Quant à l’impact des restrictions commerciales sur le développement industriel soviétique, la réponse est complexe et dépend fortement des secteurs concernés. Dans la construction de machines lourdes et la métallurgie, l’industrie soviétique occupait des positions de premier plan, allant jusqu’à exporter vers l’Europe occidentale. En 1977, par exemple, une presse hydraulique de 65 000 tonnes, fabriquée en URSS, fut installée dans l’usine Interforge à Issoire, en France.
En revanche, dans les domaines de l’informatique et de l’électronique, la situation fut beaucoup plus défavorable. Les restrictions à l’exportation de semi-conducteurs et d’ordinateurs vers l’URSS ont eu un impact profondément négatif sur le développement de ces secteurs, contribuant à un retard technologique durable.
En tant qu’historien, quel rôle attribuez-vous à la recherche historique dans le façonnement d’un débat public éclairé, notamment en période de crise géopolitique aiguë ? Le risque que l’histoire soit instrumentalisée ou déformée à des fins politiques est-il croissant, en particulier dans le contexte des récits nationaux en Russie et en Occident ? Et que peuvent faire les historiens académiques pour rétablir une compréhension plus équilibrée, critique et nuancée du passé ?

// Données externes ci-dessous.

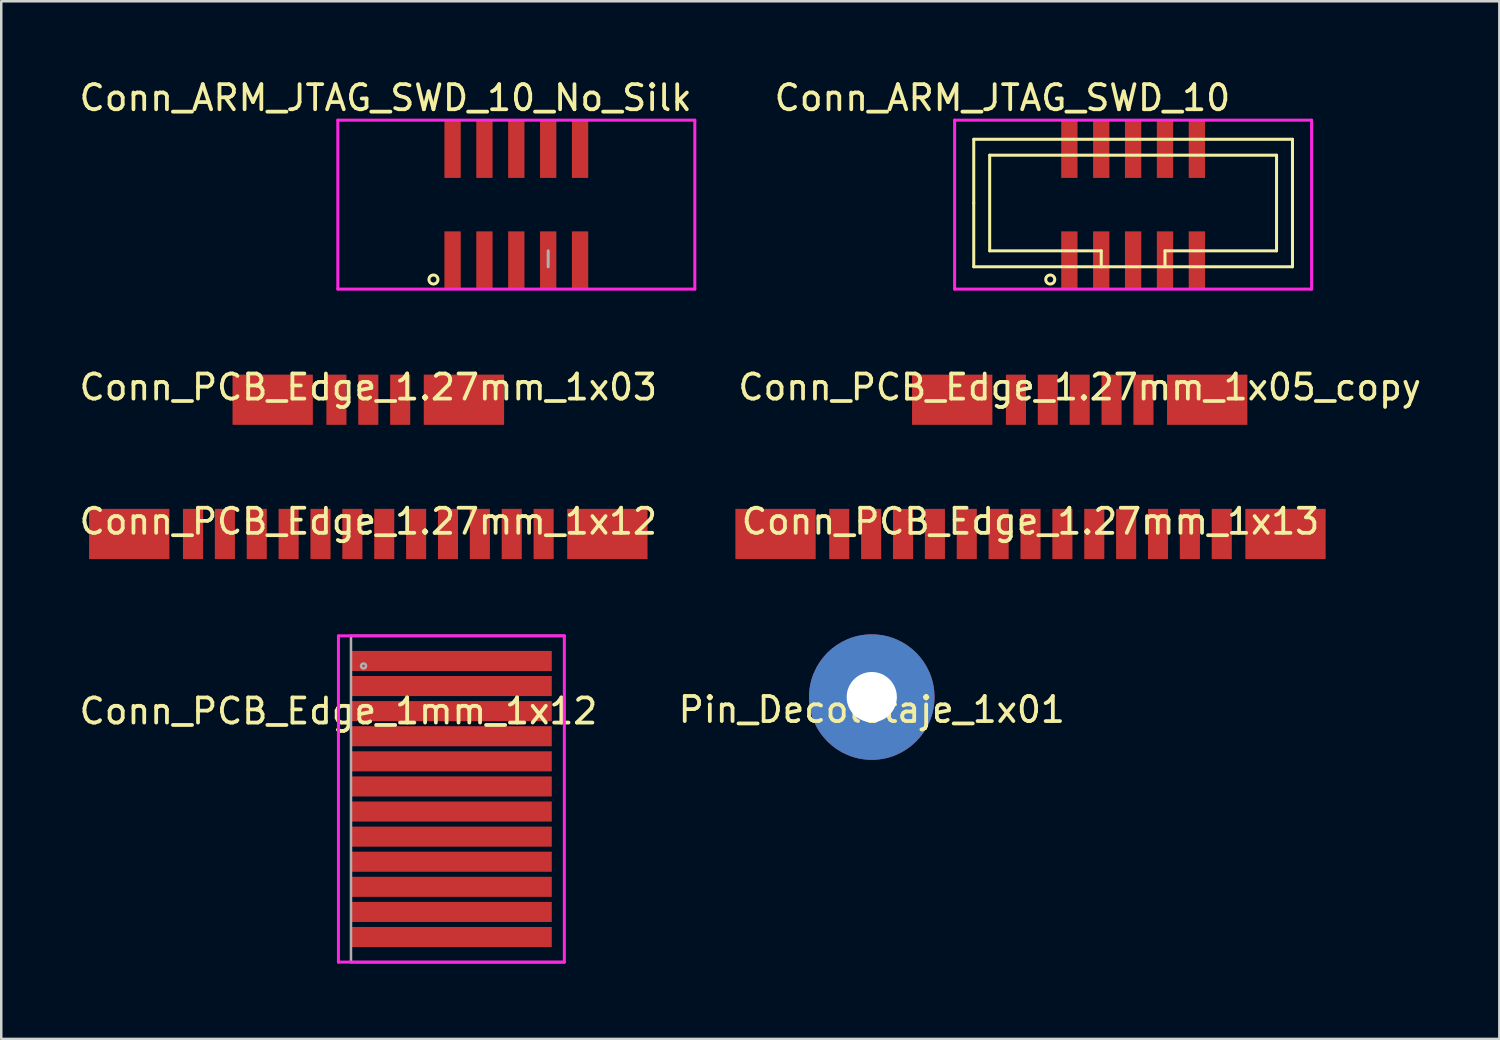
<source format=kicad_pcb>
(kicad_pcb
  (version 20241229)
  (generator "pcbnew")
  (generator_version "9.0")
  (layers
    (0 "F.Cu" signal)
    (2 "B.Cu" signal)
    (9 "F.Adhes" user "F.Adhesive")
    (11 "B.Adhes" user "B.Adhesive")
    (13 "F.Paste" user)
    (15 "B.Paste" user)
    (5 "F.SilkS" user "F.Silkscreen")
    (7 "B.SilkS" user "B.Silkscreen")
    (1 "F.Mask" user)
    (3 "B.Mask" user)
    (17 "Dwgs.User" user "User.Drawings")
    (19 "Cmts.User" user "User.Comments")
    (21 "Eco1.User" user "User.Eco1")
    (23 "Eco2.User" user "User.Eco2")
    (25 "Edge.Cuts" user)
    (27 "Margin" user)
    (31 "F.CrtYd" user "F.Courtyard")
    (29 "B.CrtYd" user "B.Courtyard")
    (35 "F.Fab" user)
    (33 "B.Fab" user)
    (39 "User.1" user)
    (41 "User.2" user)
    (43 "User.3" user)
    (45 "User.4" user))
  (footprint "Conn_PCB_Edge_1.27mm_1x05_copy"
    (layer "F.Cu")
    (at 39.97 12.877)
    (property "Reference" "Conn_PCB_Edge_1.27mm_1x05_copy" (at 0 -0.5 0) (unlocked yes) (layer "F.SilkS") (effects (font (size 1 1) (thickness 0.15))))
    (attr smd)
    (pad "" smd rect (at -5.08 0) (size 3.2 2) (layers "F.Cu" "F.Mask"))
    (pad "" smd rect (at 5.08 0) (size 3.2 2) (layers "F.Cu" "F.Mask"))
    (pad "1" smd rect (at -2.54 0) (size 0.8 2) (layers "F.Cu" "F.Mask"))
    (pad "2" smd rect (at -1.27 0) (size 0.8 2) (layers "F.Cu" "F.Mask"))
    (pad "3" smd rect (at 0 0) (size 0.8 2) (layers "F.Cu" "F.Mask"))
    (pad "4" smd rect (at 1.27 0) (size 0.8 2) (layers "F.Cu" "F.Mask"))
    (pad "5" smd rect (at 2.54 0) (size 0.8 2) (layers "F.Cu" "F.Mask")))
  (footprint "Conn_PCB_Edge_1mm_1x12"
    (layer "F.Cu")
    (at 14.935 28.785)
    (property "Reference" "Conn_PCB_Edge_1mm_1x12" (at -4.5 -3.5 0) (unlocked yes) (layer "F.SilkS") (effects (font (size 1 1) (thickness 0.15))))
    (fp_rect (start -4 -6.45) (end 0 6.45) (stroke (width 0.12) (type solid)) (fill yes) (layer "F.Mask"))
    (fp_line (start -4.5 -6.5) (end -4.5 6.5) (stroke (width 0.12) (type solid)) (layer "F.CrtYd"))
    (fp_line (start 4.5 -6.5) (end -4.5 -6.5) (stroke (width 0.12) (type solid)) (layer "F.CrtYd"))
    (fp_line (start 4.5 -6.5) (end 4.5 6.5) (stroke (width 0.12) (type solid)) (layer "F.CrtYd"))
    (fp_line (start 4.5 6.5) (end -4.5 6.5) (stroke (width 0.12) (type solid)) (layer "F.CrtYd"))
    (fp_line (start -4 -6.5) (end -4 6.5) (stroke (width 0.1) (type solid)) (layer "F.Fab"))
    (fp_line (start -4 6.5) (end 4.5 6.5) (stroke (width 0.1) (type solid)) (layer "F.Fab"))
    (fp_line (start 4.5 -6.5) (end -4 -6.5) (stroke (width 0.1) (type solid)) (layer "F.Fab"))
    (fp_circle (center -3.5 -5.3) (end -3.5 -5.2) (stroke (width 0.1) (type solid)) (fill no) (layer "F.Fab"))
    (pad "1" connect rect (at 0 -5.5) (size 8 0.8) (layers "F.Cu"))
    (pad "2" connect rect (at 0 -4.5) (size 8 0.8) (layers "F.Cu"))
    (pad "3" connect rect (at 0 -3.5) (size 8 0.8) (layers "F.Cu"))
    (pad "4" connect rect (at 0 -2.5) (size 8 0.8) (layers "F.Cu"))
    (pad "5" connect rect (at 0 -1.5) (size 8 0.8) (layers "F.Cu"))
    (pad "6" connect rect (at 0 -0.5) (size 8 0.8) (layers "F.Cu"))
    (pad "7" connect rect (at 0 0.5) (size 8 0.8) (layers "F.Cu"))
    (pad "8" connect rect (at 0 1.5) (size 8 0.8) (layers "F.Cu"))
    (pad "9" connect rect (at 0 2.5) (size 8 0.8) (layers "F.Cu"))
    (pad "10" connect rect (at 0 3.5) (size 8 0.8) (layers "F.Cu"))
    (pad "11" connect rect (at 0 4.5) (size 8 0.8) (layers "F.Cu"))
    (pad "12" connect rect (at 0 5.5) (size 8 0.8) (layers "F.Cu")))
  (footprint "Conn_PCB_Edge_1.27mm_1x13"
    (layer "F.Cu")
    (at 38.01 18.225)
    (property "Reference" "Conn_PCB_Edge_1.27mm_1x13" (at 0 -0.5 0) (unlocked yes) (layer "F.SilkS") (effects (font (size 1 1) (thickness 0.15))))
    (attr smd)
    (pad "" smd rect (at -10.16 0) (size 3.2 2) (layers "F.Cu" "F.Mask"))
    (pad "" smd rect (at 10.16 0) (size 3.2 2) (layers "F.Cu" "F.Mask"))
    (pad "1" smd rect (at -7.62 0) (size 0.8 2) (layers "F.Cu" "F.Mask"))
    (pad "2" smd rect (at -6.35 0) (size 0.8 2) (layers "F.Cu" "F.Mask"))
    (pad "3" smd rect (at -5.08 0) (size 0.8 2) (layers "F.Cu" "F.Mask"))
    (pad "4" smd rect (at -3.81 0) (size 0.8 2) (layers "F.Cu" "F.Mask"))
    (pad "5" smd rect (at -2.54 0) (size 0.8 2) (layers "F.Cu" "F.Mask"))
    (pad "6" smd rect (at -1.27 0) (size 0.8 2) (layers "F.Cu" "F.Mask"))
    (pad "7" smd rect (at 0 0) (size 0.8 2) (layers "F.Cu" "F.Mask"))
    (pad "8" smd rect (at 1.27 0) (size 0.8 2) (layers "F.Cu" "F.Mask"))
    (pad "9" smd rect (at 2.54 0) (size 0.8 2) (layers "F.Cu" "F.Mask"))
    (pad "10" smd rect (at 3.81 0) (size 0.8 2) (layers "F.Cu" "F.Mask"))
    (pad "11" smd rect (at 5.08 0) (size 0.8 2) (layers "F.Cu" "F.Mask"))
    (pad "12" smd rect (at 6.35 0) (size 0.8 2) (layers "F.Cu" "F.Mask"))
    (pad "13" smd rect (at 7.62 0) (size 0.8 2) (layers "F.Cu" "F.Mask")))
  (footprint "Conn_ARM_JTAG_SWD_10"
    (layer "F.Cu")
    (at 42.098 5.039)
    (property "Reference" "Conn_ARM_JTAG_SWD_10" (at -5.207 -4.191 0) (layer "F.SilkS") (effects (font (size 1 1) (thickness 0.15))))
    (attr through_hole)
    (fp_line (start -6.35 -2.54) (end 6.35 -2.54) (stroke (width 0.12) (type solid)) (layer "F.SilkS"))
    (fp_line (start -6.35 0) (end -6.35 -2.54) (stroke (width 0.12) (type solid)) (layer "F.SilkS"))
    (fp_line (start -6.35 2.54) (end -6.35 0) (stroke (width 0.12) (type solid)) (layer "F.SilkS"))
    (fp_line (start -5.715 -1.905) (end 5.715 -1.905) (stroke (width 0.12) (type solid)) (layer "F.SilkS"))
    (fp_line (start -5.715 1.905) (end -5.715 -1.905) (stroke (width 0.12) (type solid)) (layer "F.SilkS"))
    (fp_line (start -1.27 1.905) (end -5.715 1.905) (stroke (width 0.12) (type solid)) (layer "F.SilkS"))
    (fp_line (start -1.27 2.54) (end -1.27 1.905) (stroke (width 0.12) (type solid)) (layer "F.SilkS"))
    (fp_line (start 1.27 1.905) (end 1.27 2.54) (stroke (width 0.12) (type solid)) (layer "F.SilkS"))
    (fp_line (start 5.715 -1.905) (end 5.715 1.905) (stroke (width 0.12) (type solid)) (layer "F.SilkS"))
    (fp_line (start 5.715 1.905) (end 1.27 1.905) (stroke (width 0.12) (type solid)) (layer "F.SilkS"))
    (fp_line (start 6.35 -2.54) (end 6.35 2.54) (stroke (width 0.12) (type solid)) (layer "F.SilkS"))
    (fp_line (start 6.35 2.54) (end -6.35 2.54) (stroke (width 0.12) (type solid)) (layer "F.SilkS"))
    (fp_circle (center -3.302 3.048) (end -3.175 3.175) (stroke (width 0.12) (type solid)) (fill no) (layer "F.SilkS"))
    (fp_line (start -7.112 -3.302) (end -7.112 3.429) (stroke (width 0.12) (type solid)) (layer "F.CrtYd"))
    (fp_line (start -7.112 3.429) (end 7.112 3.429) (stroke (width 0.12) (type solid)) (layer "F.CrtYd"))
    (fp_line (start 7.112 -3.302) (end -7.112 -3.302) (stroke (width 0.12) (type solid)) (layer "F.CrtYd"))
    (fp_line (start 7.112 3.429) (end 7.112 -3.302) (stroke (width 0.12) (type solid)) (layer "F.CrtYd"))
    (pad "1" smd rect (at -2.54 2.265) (size 0.65 2.27) (layers "F.Cu" "F.Mask" "F.Paste"))
    (pad "2" smd rect (at -2.54 -2.135) (size 0.65 2.27) (layers "F.Cu" "F.Mask" "F.Paste"))
    (pad "3" smd rect (at -1.27 2.265) (size 0.65 2.27) (layers "F.Cu" "F.Mask" "F.Paste"))
    (pad "4" smd rect (at -1.27 -2.135) (size 0.65 2.27) (layers "F.Cu" "F.Mask" "F.Paste"))
    (pad "5" smd rect (at 0 2.265) (size 0.65 2.27) (layers "F.Cu" "F.Mask" "F.Paste"))
    (pad "6" smd rect (at 0 -2.135) (size 0.65 2.27) (layers "F.Cu" "F.Mask" "F.Paste"))
    (pad "7" smd rect (at 1.27 2.265) (size 0.65 2.27) (layers "F.Cu" "F.Mask" "F.Paste"))
    (pad "8" smd rect (at 1.27 -2.135) (size 0.65 2.27) (layers "F.Cu" "F.Mask" "F.Paste"))
    (pad "9" smd rect (at 2.54 2.265) (size 0.65 2.27) (layers "F.Cu" "F.Mask" "F.Paste"))
    (pad "10" smd rect (at 2.54 -2.135) (size 0.65 2.27) (layers "F.Cu" "F.Mask" "F.Paste")))
  (footprint "Conn_PCB_Edge_1.27mm_1x12"
    (layer "F.Cu")
    (at 11.625 18.225)
    (property "Reference" "Conn_PCB_Edge_1.27mm_1x12" (at 0 -0.5 0) (unlocked yes) (layer "F.SilkS") (effects (font (size 1 1) (thickness 0.15))))
    (attr smd)
    (pad "" smd rect (at -9.525 0) (size 3.2 2) (layers "F.Cu" "F.Mask"))
    (pad "" smd rect (at 9.525 0) (size 3.2 2) (layers "F.Cu" "F.Mask"))
    (pad "1" smd rect (at -6.985 0) (size 0.8 2) (layers "F.Cu" "F.Mask"))
    (pad "2" smd rect (at -5.715 0) (size 0.8 2) (layers "F.Cu" "F.Mask"))
    (pad "3" smd rect (at -4.445 0) (size 0.8 2) (layers "F.Cu" "F.Mask"))
    (pad "4" smd rect (at -3.175 0) (size 0.8 2) (layers "F.Cu" "F.Mask"))
    (pad "5" smd rect (at -1.905 0) (size 0.8 2) (layers "F.Cu" "F.Mask"))
    (pad "6" smd rect (at -0.635 0) (size 0.8 2) (layers "F.Cu" "F.Mask"))
    (pad "7" smd rect (at 0.635 0) (size 0.8 2) (layers "F.Cu" "F.Mask"))
    (pad "8" smd rect (at 1.905 0) (size 0.8 2) (layers "F.Cu" "F.Mask"))
    (pad "9" smd rect (at 3.175 0) (size 0.8 2) (layers "F.Cu" "F.Mask"))
    (pad "10" smd rect (at 4.445 0) (size 0.8 2) (layers "F.Cu" "F.Mask"))
    (pad "11" smd rect (at 5.715 0) (size 0.8 2) (layers "F.Cu" "F.Mask"))
    (pad "12" smd rect (at 6.985 0) (size 0.8 2) (layers "F.Cu" "F.Mask")))
  (footprint "Conn_PCB_Edge_1.27mm_1x03"
    (layer "F.Cu")
    (at 11.625 12.877)
    (property "Reference" "Conn_PCB_Edge_1.27mm_1x03" (at 0 -0.5 0) (unlocked yes) (layer "F.SilkS") (effects (font (size 1 1) (thickness 0.15))))
    (attr smd)
    (pad "" smd rect (at -3.81 0) (size 3.2 2) (layers "F.Cu" "F.Mask" "F.Paste"))
    (pad "" smd rect (at 3.81 0) (size 3.2 2) (layers "F.Cu" "F.Mask" "F.Paste"))
    (pad "1" smd rect (at -1.27 0) (size 0.8 2) (layers "F.Cu" "F.Mask" "F.Paste"))
    (pad "2" smd rect (at 0 0) (size 0.8 2) (layers "F.Cu" "F.Mask" "F.Paste"))
    (pad "3" smd rect (at 1.27 0) (size 0.8 2) (layers "F.Cu" "F.Mask" "F.Paste")))
  (footprint "Conn_ARM_JTAG_SWD_10_No_Silk"
    (layer "F.Cu")
    (at 17.522 5.039)
    (property "Reference" "Conn_ARM_JTAG_SWD_10_No_Silk" (at -5.207 -4.191 0) (layer "F.SilkS") (effects (font (size 1 1) (thickness 0.15))))
    (attr through_hole)
    (fp_circle (center -3.302 3.048) (end -3.175 3.175) (stroke (width 0.12) (type solid)) (fill no) (layer "F.SilkS"))
    (fp_line (start -7.112 -3.302) (end -7.112 3.429) (stroke (width 0.12) (type solid)) (layer "F.CrtYd"))
    (fp_line (start -7.112 3.429) (end 7.112 3.429) (stroke (width 0.12) (type solid)) (layer "F.CrtYd"))
    (fp_line (start 7.112 -3.302) (end -7.112 -3.302) (stroke (width 0.12) (type solid)) (layer "F.CrtYd"))
    (fp_line (start 7.112 3.429) (end 7.112 -3.302) (stroke (width 0.12) (type solid)) (layer "F.CrtYd"))
    (fp_line (start 1.27 1.905) (end 1.27 2.54) (stroke (width 0.12) (type solid)) (layer "F.Fab"))
    (pad "1" smd rect (at -2.54 2.265) (size 0.65 2.27) (layers "F.Cu" "F.Mask" "F.Paste"))
    (pad "2" smd rect (at -2.54 -2.135) (size 0.65 2.27) (layers "F.Cu" "F.Mask" "F.Paste"))
    (pad "3" smd rect (at -1.27 2.265) (size 0.65 2.27) (layers "F.Cu" "F.Mask" "F.Paste"))
    (pad "4" smd rect (at -1.27 -2.135) (size 0.65 2.27) (layers "F.Cu" "F.Mask" "F.Paste"))
    (pad "5" smd rect (at 0 2.265) (size 0.65 2.27) (layers "F.Cu" "F.Mask" "F.Paste"))
    (pad "6" smd rect (at 0 -2.135) (size 0.65 2.27) (layers "F.Cu" "F.Mask" "F.Paste"))
    (pad "7" smd rect (at 1.27 2.265) (size 0.65 2.27) (layers "F.Cu" "F.Mask" "F.Paste"))
    (pad "8" smd rect (at 1.27 -2.135) (size 0.65 2.27) (layers "F.Cu" "F.Mask" "F.Paste"))
    (pad "9" smd rect (at 2.54 2.265) (size 0.65 2.27) (layers "F.Cu" "F.Mask" "F.Paste"))
    (pad "10" smd rect (at 2.54 -2.135) (size 0.65 2.27) (layers "F.Cu" "F.Mask" "F.Paste")))
  (footprint "Pin_Decoletaje_1x01"
    (layer "F.Cu")
    (at 31.685 24.725)
    (property "Reference" "Pin_Decoletaje_1x01" (at 0 0.5 0) (layer "F.SilkS") (effects (font (size 1 1) (thickness 0.15))))
    (attr through_hole)
    (pad "1" thru_hole circle (at 0 0) (size 5 5) (drill 2) (layers "*.Cu" "*.Mask")))
  (gr_rect
    (start -3 -3)
    (end 56.69 38.345)
    (stroke (width 0.1) (type default))
    (fill no)
    (layer "Edge.Cuts")))
</source>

L’histoire est, malheureusement, l’une des disciplines les plus vulnérables en période de conflit géopolitique prolongé. Depuis le Moyen Âge, les chroniqueurs écrivaient souvent l’histoire en fonction des intérêts des dirigeants en place. Ces pratiques n’ont pas disparu ; au contraire, elles se sont renforcées et habillées des attributs apparents de travaux historiques sérieux — notes de bas de page, archives citées, vocabulaire académique — tout en poursuivant des objectifs politiques précis. Dans ce contexte, il devient particulièrement difficile pour le grand public de distinguer une recherche réellement indépendante d’un récit construit a priori, dont les conclusions ont été fixées avant même que l’enquête ne commence.
Le rôle de la recherche historique dans le débat public est d’offrir un cadre de compréhension qui dépasse la rhétorique immédiate, qui contextualise les événements et qui rappelle que le passé n’est jamais un bloc monolithique, mais un champ d’interprétations fondé sur des faits vérifiables et une analyse critique.
Les historiens académiques disposent de plusieurs leviers pour préserver et promouvoir une compréhension plus équilibrée, critique et nuancée du passé. Le premier consiste à faire preuve d’une transparence méthodologique, en expliquant clairement comment se construit une recherche, quels sont les critères de sélection des sources, quelles en sont les limites et comment elles sont confrontées et interprétées. Cette démarche permet de renforcer la confiance du public et de rappeler que l’histoire repose sur un travail critique rigoureux.
Il est également essentiel de diffuser les résultats des recherches bien au-delà du seul cercle académique. Cela suppose de recourir à des formats variés et accessibles : articles de vulgarisation, interventions dans les médias, podcasts, documentaires ou encore participation à des débats publics.